Als ich zum zweiten Mal schwanger war, mit Ende 30 und Zwillingen, hörte ich immer wieder diesen einen Satz: „Das war sicher künstliche Befruchtung, oder?“ Ich fragte mich, was eigentlich so schlimm daran wäre. Bei der Frage schwang ein leiser Vorwurf mit, fast, als hätte ich geschummelt. Meine Kinder sind ohne medizinische Hilfe entstanden, und trotzdem konnte ich plötzlich erahnen, mit welchen Schwierigkeiten Frauen und Paare zu kämpfen haben, bei denen eine Schwangerschaft nicht von alleine klappt. Eine gute Freundin steckte in dieser Zeit mitten in ihrer zweiten Kinderwunschtherapie, und ich bekam alles mit: ihr Hoffen, ihr körperliches Leiden, ihre finanziellen Sorgen wegen der teuren Behandlung und ihre Tränen, als von den beiden Kindern, die schließlich in ihrem Körper heranwuchsen, eines starb.
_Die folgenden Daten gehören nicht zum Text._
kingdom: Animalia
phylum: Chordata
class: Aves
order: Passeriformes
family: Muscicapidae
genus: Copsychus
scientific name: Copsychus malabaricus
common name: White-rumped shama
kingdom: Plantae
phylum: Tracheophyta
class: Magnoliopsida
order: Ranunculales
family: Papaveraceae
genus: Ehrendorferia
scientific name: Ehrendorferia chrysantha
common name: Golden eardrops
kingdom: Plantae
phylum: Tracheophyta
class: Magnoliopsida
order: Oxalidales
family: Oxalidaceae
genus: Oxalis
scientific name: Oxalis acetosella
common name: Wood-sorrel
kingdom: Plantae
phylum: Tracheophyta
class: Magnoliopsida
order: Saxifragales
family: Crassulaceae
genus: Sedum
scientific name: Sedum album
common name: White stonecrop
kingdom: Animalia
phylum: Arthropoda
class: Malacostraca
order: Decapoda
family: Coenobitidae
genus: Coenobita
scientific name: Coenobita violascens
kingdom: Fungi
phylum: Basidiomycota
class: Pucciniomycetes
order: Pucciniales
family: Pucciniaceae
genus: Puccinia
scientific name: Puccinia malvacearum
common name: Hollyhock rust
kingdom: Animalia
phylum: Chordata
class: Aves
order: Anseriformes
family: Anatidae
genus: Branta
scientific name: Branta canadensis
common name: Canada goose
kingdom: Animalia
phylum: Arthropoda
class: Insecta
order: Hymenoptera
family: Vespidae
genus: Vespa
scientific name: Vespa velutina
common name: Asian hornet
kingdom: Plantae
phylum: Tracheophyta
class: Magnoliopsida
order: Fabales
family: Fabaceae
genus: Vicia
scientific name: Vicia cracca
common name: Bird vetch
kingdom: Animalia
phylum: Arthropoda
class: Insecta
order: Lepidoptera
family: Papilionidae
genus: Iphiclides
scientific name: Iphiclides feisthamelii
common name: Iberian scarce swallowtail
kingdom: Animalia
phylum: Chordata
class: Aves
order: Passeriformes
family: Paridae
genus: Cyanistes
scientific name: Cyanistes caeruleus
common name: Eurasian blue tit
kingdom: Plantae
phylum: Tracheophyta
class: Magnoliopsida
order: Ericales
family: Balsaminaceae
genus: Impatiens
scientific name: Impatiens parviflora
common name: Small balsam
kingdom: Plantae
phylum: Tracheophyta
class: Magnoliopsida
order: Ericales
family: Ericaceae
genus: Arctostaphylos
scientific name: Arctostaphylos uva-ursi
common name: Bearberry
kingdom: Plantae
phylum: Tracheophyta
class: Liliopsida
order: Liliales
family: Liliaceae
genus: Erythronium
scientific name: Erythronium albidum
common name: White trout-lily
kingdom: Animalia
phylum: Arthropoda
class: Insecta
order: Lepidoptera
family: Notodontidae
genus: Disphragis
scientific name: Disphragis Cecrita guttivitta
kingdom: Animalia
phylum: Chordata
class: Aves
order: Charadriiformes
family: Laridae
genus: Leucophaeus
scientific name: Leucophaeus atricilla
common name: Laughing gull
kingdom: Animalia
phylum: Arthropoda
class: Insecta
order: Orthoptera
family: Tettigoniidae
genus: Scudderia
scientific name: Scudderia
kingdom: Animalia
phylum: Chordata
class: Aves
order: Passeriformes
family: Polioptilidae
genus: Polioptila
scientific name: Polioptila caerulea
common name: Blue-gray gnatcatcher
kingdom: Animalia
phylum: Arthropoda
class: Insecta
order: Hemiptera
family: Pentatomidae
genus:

Von einer ähnlichen Odyssee erzählt auch die Kolumnistin Marie von den Benken in ihrem aktuellen Buch „Das Leben ist kein Kinderwunschkonzert“. Sie schreibt: „Nach dem letzten der drei Inseminationsversuche, als man Alex’ Samen in meine Gebärmutter einbrachte, habe ich mich einige Tage tatsächlich anders gefühlt als bei den Versuchen davor. Mal wieder habe ich wie eine Wahnsinnige in mich hineingehorcht und versucht, jede kleinste Änderung in mir herbeizuspüren. Ich war sensibler, meine Brust spannte. Und das sind doch eigentlich typische Anzeichen für eine Schwangerschaft, oder?“ Aber auch dieser dritte Versuch scheitert, sie ist wieder nicht schwanger. Liest man ihr Buch, in dem auch viele andere Frauen zu Wort kommen, die unterschiedliche Strategien wählen, kann man nachfühlen, wie lebensbestimmend ein unerfüllter Kinderwunsch werden kann.